> [Requirement] Could every line of the data be printed exactly as it reads?
##########
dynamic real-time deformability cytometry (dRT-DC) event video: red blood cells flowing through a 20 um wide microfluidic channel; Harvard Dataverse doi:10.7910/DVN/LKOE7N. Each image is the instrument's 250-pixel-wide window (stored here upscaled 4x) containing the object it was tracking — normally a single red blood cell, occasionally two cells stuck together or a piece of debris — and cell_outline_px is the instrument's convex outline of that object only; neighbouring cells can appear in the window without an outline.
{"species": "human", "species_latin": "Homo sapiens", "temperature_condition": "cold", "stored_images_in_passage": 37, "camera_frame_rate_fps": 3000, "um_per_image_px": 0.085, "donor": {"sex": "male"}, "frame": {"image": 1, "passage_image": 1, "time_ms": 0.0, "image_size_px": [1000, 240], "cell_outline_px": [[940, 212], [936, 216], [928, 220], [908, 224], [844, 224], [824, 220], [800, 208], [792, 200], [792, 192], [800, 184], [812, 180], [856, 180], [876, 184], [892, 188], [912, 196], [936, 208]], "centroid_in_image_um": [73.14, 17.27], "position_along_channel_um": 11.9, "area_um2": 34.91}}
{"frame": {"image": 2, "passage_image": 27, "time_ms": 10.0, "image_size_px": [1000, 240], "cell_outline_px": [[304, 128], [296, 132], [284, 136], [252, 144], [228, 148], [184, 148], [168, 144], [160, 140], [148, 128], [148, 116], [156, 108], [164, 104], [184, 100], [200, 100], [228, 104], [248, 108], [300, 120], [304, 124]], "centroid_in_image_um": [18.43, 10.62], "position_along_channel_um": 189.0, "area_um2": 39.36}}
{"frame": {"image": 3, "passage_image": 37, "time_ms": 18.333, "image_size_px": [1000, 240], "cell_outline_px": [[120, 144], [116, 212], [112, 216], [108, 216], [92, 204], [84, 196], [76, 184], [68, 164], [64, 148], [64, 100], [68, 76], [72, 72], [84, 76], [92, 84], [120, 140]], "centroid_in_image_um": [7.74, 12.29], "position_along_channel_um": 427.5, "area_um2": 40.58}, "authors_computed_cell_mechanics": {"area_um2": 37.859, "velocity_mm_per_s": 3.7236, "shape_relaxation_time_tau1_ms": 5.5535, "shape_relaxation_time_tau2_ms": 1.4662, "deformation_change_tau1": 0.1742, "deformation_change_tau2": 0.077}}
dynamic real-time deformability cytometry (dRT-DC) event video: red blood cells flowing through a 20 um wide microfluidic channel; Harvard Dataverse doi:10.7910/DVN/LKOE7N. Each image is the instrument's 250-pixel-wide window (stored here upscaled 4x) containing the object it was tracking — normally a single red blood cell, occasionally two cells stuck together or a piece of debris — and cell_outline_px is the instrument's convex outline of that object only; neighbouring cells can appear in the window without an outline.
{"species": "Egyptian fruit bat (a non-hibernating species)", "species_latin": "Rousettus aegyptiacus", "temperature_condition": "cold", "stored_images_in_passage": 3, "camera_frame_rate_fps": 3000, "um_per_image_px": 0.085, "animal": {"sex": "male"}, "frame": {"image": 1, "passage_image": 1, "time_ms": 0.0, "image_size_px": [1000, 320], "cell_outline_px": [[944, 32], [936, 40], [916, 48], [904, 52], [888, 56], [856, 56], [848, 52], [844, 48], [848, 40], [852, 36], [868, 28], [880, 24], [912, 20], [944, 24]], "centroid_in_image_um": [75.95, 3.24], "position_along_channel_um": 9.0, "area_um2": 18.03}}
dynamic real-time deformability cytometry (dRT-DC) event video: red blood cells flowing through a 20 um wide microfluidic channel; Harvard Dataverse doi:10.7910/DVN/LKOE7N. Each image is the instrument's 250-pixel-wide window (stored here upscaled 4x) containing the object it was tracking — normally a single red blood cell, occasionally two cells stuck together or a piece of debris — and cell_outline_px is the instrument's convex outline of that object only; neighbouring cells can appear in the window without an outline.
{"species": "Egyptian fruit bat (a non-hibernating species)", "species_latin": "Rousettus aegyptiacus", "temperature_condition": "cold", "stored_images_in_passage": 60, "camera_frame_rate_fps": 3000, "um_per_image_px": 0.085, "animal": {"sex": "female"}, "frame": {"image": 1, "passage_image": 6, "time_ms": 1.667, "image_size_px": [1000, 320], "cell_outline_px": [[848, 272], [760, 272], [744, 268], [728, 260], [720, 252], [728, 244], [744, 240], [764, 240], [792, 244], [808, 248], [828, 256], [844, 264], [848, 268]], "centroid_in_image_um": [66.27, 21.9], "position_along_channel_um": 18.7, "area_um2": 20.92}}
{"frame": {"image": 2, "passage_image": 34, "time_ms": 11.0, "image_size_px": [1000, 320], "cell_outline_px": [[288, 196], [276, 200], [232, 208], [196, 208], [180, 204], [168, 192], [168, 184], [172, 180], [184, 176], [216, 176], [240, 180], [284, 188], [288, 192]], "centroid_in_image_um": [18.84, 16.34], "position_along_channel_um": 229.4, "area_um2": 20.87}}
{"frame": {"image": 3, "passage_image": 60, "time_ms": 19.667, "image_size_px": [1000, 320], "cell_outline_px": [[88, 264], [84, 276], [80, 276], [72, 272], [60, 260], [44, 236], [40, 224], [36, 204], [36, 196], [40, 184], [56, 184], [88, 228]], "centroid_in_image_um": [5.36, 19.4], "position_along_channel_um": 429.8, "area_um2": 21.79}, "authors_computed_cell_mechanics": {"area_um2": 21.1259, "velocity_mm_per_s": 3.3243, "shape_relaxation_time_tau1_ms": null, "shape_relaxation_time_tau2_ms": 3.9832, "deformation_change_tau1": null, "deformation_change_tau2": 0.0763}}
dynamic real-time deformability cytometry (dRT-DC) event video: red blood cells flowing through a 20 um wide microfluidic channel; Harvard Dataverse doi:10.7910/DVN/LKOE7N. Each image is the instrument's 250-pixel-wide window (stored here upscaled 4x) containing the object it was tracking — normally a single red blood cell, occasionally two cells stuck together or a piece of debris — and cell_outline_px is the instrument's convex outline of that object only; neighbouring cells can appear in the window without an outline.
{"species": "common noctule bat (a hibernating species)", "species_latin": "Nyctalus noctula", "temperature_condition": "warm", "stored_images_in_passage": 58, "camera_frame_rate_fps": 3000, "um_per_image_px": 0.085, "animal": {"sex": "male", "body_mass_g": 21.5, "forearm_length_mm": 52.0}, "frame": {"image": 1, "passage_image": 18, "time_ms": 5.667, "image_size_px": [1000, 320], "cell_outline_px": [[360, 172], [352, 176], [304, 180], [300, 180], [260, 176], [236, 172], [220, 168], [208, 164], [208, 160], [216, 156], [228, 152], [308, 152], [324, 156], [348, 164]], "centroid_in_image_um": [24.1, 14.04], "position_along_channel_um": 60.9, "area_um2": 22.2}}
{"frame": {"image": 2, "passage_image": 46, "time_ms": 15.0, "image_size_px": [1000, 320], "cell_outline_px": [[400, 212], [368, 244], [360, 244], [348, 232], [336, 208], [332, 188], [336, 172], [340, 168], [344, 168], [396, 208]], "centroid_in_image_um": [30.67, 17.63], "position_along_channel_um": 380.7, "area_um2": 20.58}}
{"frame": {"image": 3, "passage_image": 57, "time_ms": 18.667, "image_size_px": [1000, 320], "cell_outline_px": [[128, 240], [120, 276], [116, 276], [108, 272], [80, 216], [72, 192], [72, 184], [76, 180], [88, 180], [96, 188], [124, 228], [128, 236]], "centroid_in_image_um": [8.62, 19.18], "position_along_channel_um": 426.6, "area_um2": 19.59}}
##########
> [Right answer]
dynamic real-time deformability cytometry (dRT-DC) event video: red blood cells flowing through a 20 um wide microfluidic channel; Harvard Dataverse doi:10.7910/DVN/LKOE7N. Each image is the instrument's 250-pixel-wide window (stored here upscaled 4x) containing the object it was tracking — normally a single red blood cell, occasionally two cells stuck together or a piece of debris — and cell_outline_px is the instrument's convex outline of that object only; neighbouring cells can appear in the window without an outline.
{"species": "human", "species_latin": "Homo sapiens", "temperature_condition": "cold", "stored_images_in_passage": 37, "camera_frame_rate_fps": 3000, "um_per_image_px": 0.085, "donor": {"sex": "male"}, "frame": {"image": 1, "passage_image": 1, "time_ms": 0.0, "image_size_px": [1000, 240], "cell_outline_px": [[940, 212], [936, 216], [928, 220], [908, 224], [844, 224], [824, 220], [800, 208], [792, 200], [792, 192], [800, 184], [812, 180], [856, 180], [876, 184], [892, 188], [912, 196], [936, 208]], "centroid_in_image_um": [73.14, 17.27], "position_along_channel_um": 11.9, "area_um2": 34.91}}
{"frame": {"image": 2, "passage_image": 27, "time_ms": 10.0, "image_size_px": [1000, 240], "cell_outline_px": [[304, 128], [296, 132], [284, 136], [252, 144], [228, 148], [184, 148], [168, 144], [160, 140], [148, 128], [148, 116], [156, 108], [164, 104], [184, 100], [200, 100], [228, 104], [248, 108], [300, 120], [304, 124]], "centroid_in_image_um": [18.43, 10.62], "position_along_channel_um": 189.0, "area_um2": 39.36}}
{"frame": {"image": 3, "passage_image": 37, "time_ms": 18.333, "image_size_px": [1000, 240], "cell_outline_px": [[120, 144], [116, 212], [112, 216], [108, 216], [92, 204], [84, 196], [76, 184], [68, 164], [64, 148], [64, 100], [68, 76], [72, 72], [84, 76], [92, 84], [120, 140]], "centroid_in_image_um": [7.74, 12.29], "position_along_channel_um": 427.5, "area_um2": 40.58}, "authors_computed_cell_mechanics": {"area_um2": 37.859, "velocity_mm_per_s": 3.7236, "shape_relaxation_time_tau1_ms": 5.5535, "shape_relaxation_time_tau2_ms": 1.4662, "deformation_change_tau1": 0.1742, "deformation_change_tau2": 0.077}}
dynamic real-time deformability cytometry (dRT-DC) event video: red blood cells flowing through a 20 um wide microfluidic channel; Harvard Dataverse doi:10.7910/DVN/LKOE7N. Each image is the instrument's 250-pixel-wide window (stored here upscaled 4x) containing the object it was tracking — normally a single red blood cell, occasionally two cells stuck together or a piece of debris — and cell_outline_px is the instrument's convex outline of that object only; neighbouring cells can appear in the window without an outline.
{"species": "Egyptian fruit bat (a non-hibernating species)", "species_latin": "Rousettus aegyptiacus", "temperature_condition": "cold", "stored_images_in_passage": 3, "camera_frame_rate_fps": 3000, "um_per_image_px": 0.085, "animal": {"sex": "male"}, "frame": {"image": 1, "passage_image": 1, "time_ms": 0.0, "image_size_px": [1000, 320], "cell_outline_px": [[944, 32], [936, 40], [916, 48], [904, 52], [888, 56], [856, 56], [848, 52], [844, 48], [848, 40], [852, 36], [868, 28], [880, 24], [912, 20], [944, 24]], "centroid_in_image_um": [75.95, 3.24], "position_along_channel_um": 9.0, "area_um2": 18.03}}
dynamic real-time deformability cytometry (dRT-DC) event video: red blood cells flowing through a 20 um wide microfluidic channel; Harvard Dataverse doi:10.7910/DVN/LKOE7N. Each image is the instrument's 250-pixel-wide window (stored here upscaled 4x) containing the object it was tracking — normally a single red blood cell, occasionally two cells stuck together or a piece of debris — and cell_outline_px is the instrument's convex outline of that object only; neighbouring cells can appear in the window without an outline.
{"species": "Egyptian fruit bat (a non-hibernating species)", "species_latin": "Rousettus aegyptiacus", "temperature_condition": "cold", "stored_images_in_passage": 60, "camera_frame_rate_fps": 3000, "um_per_image_px": 0.085, "animal": {"sex": "female"}, "frame": {"image": 1, "passage_image": 6, "time_ms": 1.667, "image_size_px": [1000, 320], "cell_outline_px": [[848, 272], [760, 272], [744, 268], [728, 260], [720, 252], [728, 244], [744, 240], [764, 240], [792, 244], [808, 248], [828, 256], [844, 264], [848, 268]], "centroid_in_image_um": [66.27, 21.9], "position_along_channel_um": 18.7, "area_um2": 20.92}}
{"frame": {"image": 2, "passage_image": 34, "time_ms": 11.0, "image_size_px": [1000, 320], "cell_outline_px": [[288, 196], [276, 200], [232, 208], [196, 208], [180, 204], [168, 192], [168, 184], [172, 180], [184, 176], [216, 176], [240, 180], [284, 188], [288, 192]], "centroid_in_image_um": [18.84, 16.34], "position_along_channel_um": 229.4, "area_um2": 20.87}}
{"frame": {"image": 3, "passage_image": 60, "time_ms": 19.667, "image_size_px": [1000, 320], "cell_outline_px": [[88, 264], [84, 276], [80, 276], [72, 272], [60, 260], [44, 236], [40, 224], [36, 204], [36, 196], [40, 184], [56, 184], [88, 228]], "centroid_in_image_um": [5.36, 19.4], "position_along_channel_um": 429.8, "area_um2": 21.79}, "authors_computed_cell_mechanics": {"area_um2": 21.1259, "velocity_mm_per_s": 3.3243, "shape_relaxation_time_tau1_ms": null, "shape_relaxation_time_tau2_ms": 3.9832, "deformation_change_tau1": null, "deformation_change_tau2": 0.0763}}
dynamic real-time deformability cytometry (dRT-DC) event video: red blood cells flowing through a 20 um wide microfluidic channel; Harvard Dataverse doi:10.7910/DVN/LKOE7N. Each image is the instrument's 250-pixel-wide window (stored here upscaled 4x) containing the object it was tracking — normally a single red blood cell, occasionally two cells stuck together or a piece of debris — and cell_outline_px is the instrument's convex outline of that object only; neighbouring cells can appear in the window without an outline.
{"species": "common noctule bat (a hibernating species)", "species_latin": "Nyctalus noctula", "temperature_condition": "warm", "stored_images_in_passage": 58, "camera_frame_rate_fps": 3000, "um_per_image_px": 0.085, "animal": {"sex": "male", "body_mass_g": 21.5, "forearm_length_mm": 52.0}, "frame": {"image": 1, "passage_image": 18, "time_ms": 5.667, "image_size_px": [1000, 320], "cell_outline_px": [[360, 172], [352, 176], [304, 180], [300, 180], [260, 176], [236, 172], [220, 168], [208, 164], [208, 160], [216, 156], [228, 152], [308, 152], [324, 156], [348, 164]], "centroid_in_image_um": [24.1, 14.04], "position_along_channel_um": 60.9, "area_um2": 22.2}}
{"frame": {"image": 2, "passage_image": 46, "time_ms": 15.0, "image_size_px": [1000, 320], "cell_outline_px": [[400, 212], [368, 244], [360, 244], [348, 232], [336, 208], [332, 188], [336, 172], [340, 168], [344, 168], [396, 208]], "centroid_in_image_um": [30.67, 17.63], "position_along_channel_um": 380.7, "area_um2": 20.58}}
{"frame": {"image": 3, "passage_image": 57, "time_ms": 18.667, "image_size_px": [1000, 320], "cell_outline_px": [[128, 240], [120, 276], [116, 276], [108, 272], [80, 216], [72, 192], [72, 184], [76, 180], [88, 180], [96, 188], [124, 228], [128, 236]], "centroid_in_image_um": [8.62, 19.18], "position_along_channel_um": 426.6, "area_um2": 19.59}}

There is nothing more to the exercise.